A technique that Dr Sommer finds especially intriguing, though it has not yet begun to influence pain treatment, is the use of somatic cell reprogramming to generate neurons from skin cells of patients with pain diseases.
“With all caveats that the cells may change their properties during the different culture phases, this could lead to new experimental systems that may give us information on how pain is generated and possibly influenced in an individual patient,” she said.
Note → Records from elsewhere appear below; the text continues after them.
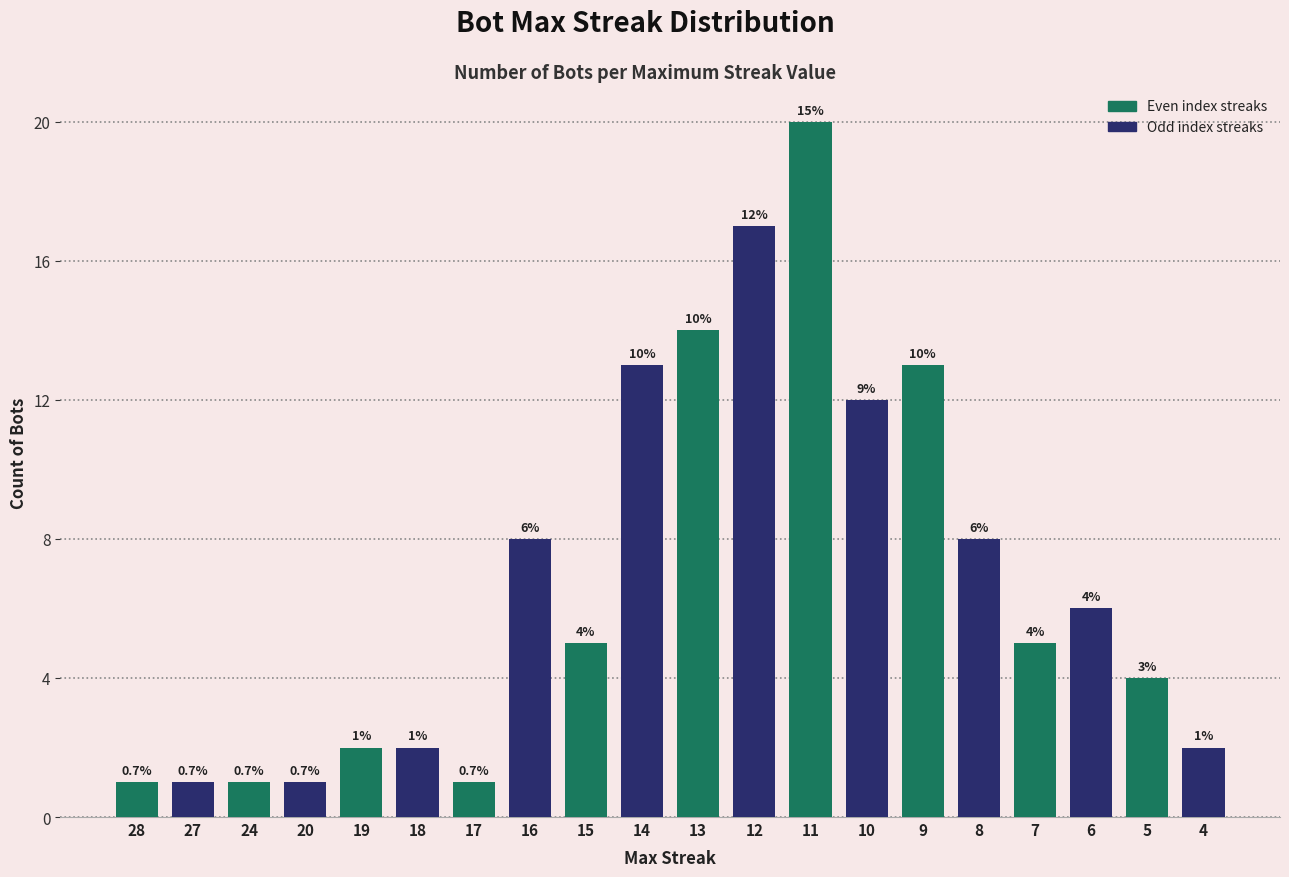

How many bars are there in total?

20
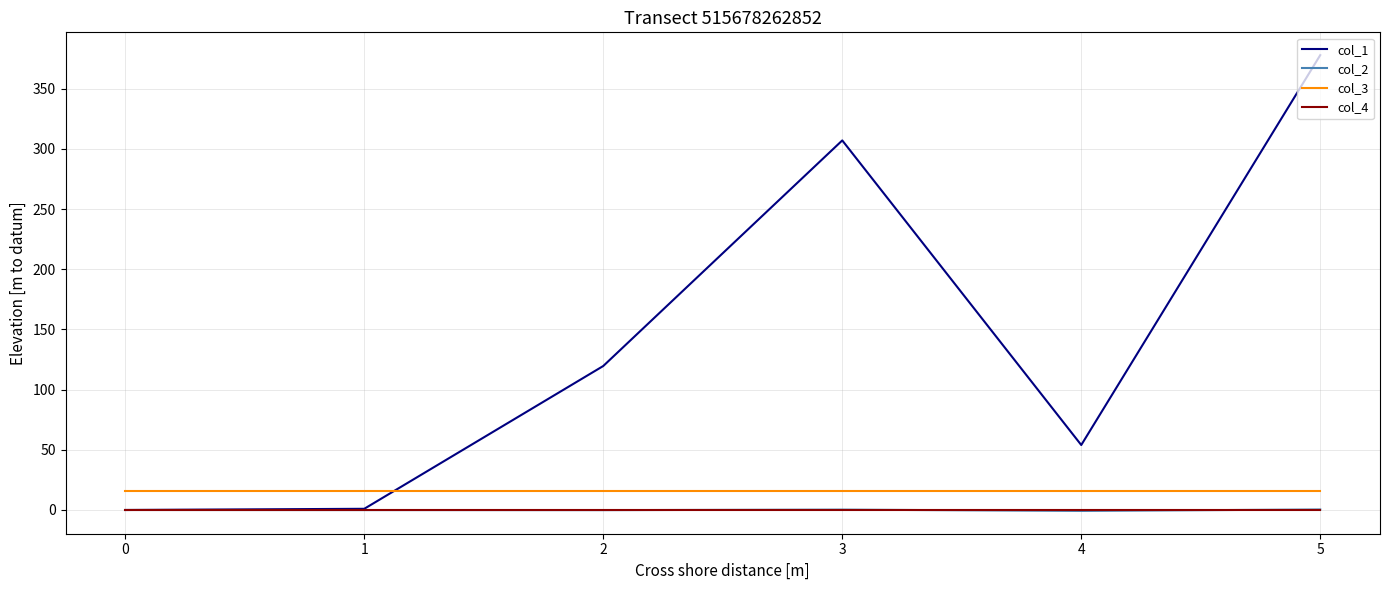

At which category is the sum across all series the highest?

5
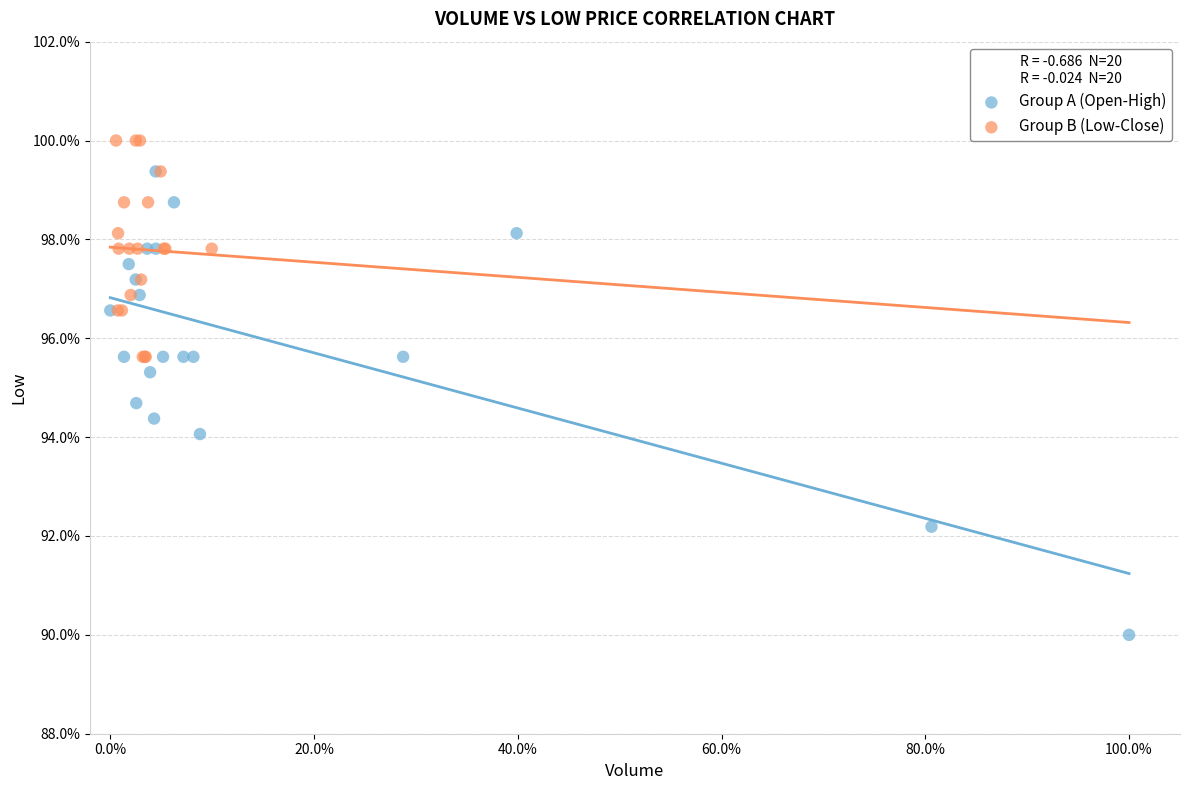

What are all the series names shown in the legend?

Group A (Open-High), Group B (Low-Close)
“It is a long way from understanding pain pathophysiology to changing the practice of pain management, even if the insights are derived from human studies,” noted Dr Sommer.
Future studies should expand on patient-centered research and employ multiple methods to gain a more comprehensive understanding of the pain pathophysiology involved in certain diseases and specific individuals.
- Sommer C. Exploring pain pathophysiology in patients. Science; 2016: 354(6312):588-592.
- De Sousa EA, Hays AP, Chin RL, Sander HW, Brannagan TH 3rd. Characteristics of patients with sensory neuropathy diagnosed with abnormal small nerve fibres on skin biopsy. J Neurol Neurosurg Psychiatry. 2006; 77(8):983-985.
- Üçeyler N, Zeller D, Kahn AK, et al. Small fibre pathology in patients with fibromyalgia syndrome. Brain. 2013; 136(Pt 6):1857-1867.
- Demant DT, Lund K, Vollert J, et al. The effect of oxcarbazepine in peripheral neuropathic pain depends on pain phenotype: a randomised, double-blind, placebo-controlled phenotype-stratified study. Pain. 2014; 155(11):2263-2273.
- Mainka T, Malewicz NM, Baron R, Enax-Krumova EK, Treede RD, Maier C. Presence of hyperalgesia predicts analgesic efficacy of topically applied capsaicin 8% in patients with peripheral neuropathic pain. Eur J Pain. 2016; 20(1):116-129.
- Dib-Hajj SD, Waxman SG. Translational pain research: Lessons from genetics and genomics. Sci Transl Med. 2014; 6(249):249sr4.
- Truini A, Galeotti F, La Cesa Silvia, et al. Mechanisms of pain in multiple sclerosis: A combined clinical and neurophysiological study. Pain. 2012; 153(10): 2048-2054.
- Yarnitsky D, Granot M, Nahman-Averbuch H, Khamaisi M, Granovsky Y. Conditioned pain modulation predicts duloxetine efficacy in painful diabetic neuropathy. Pain. 2012; 153(6):1193-1198.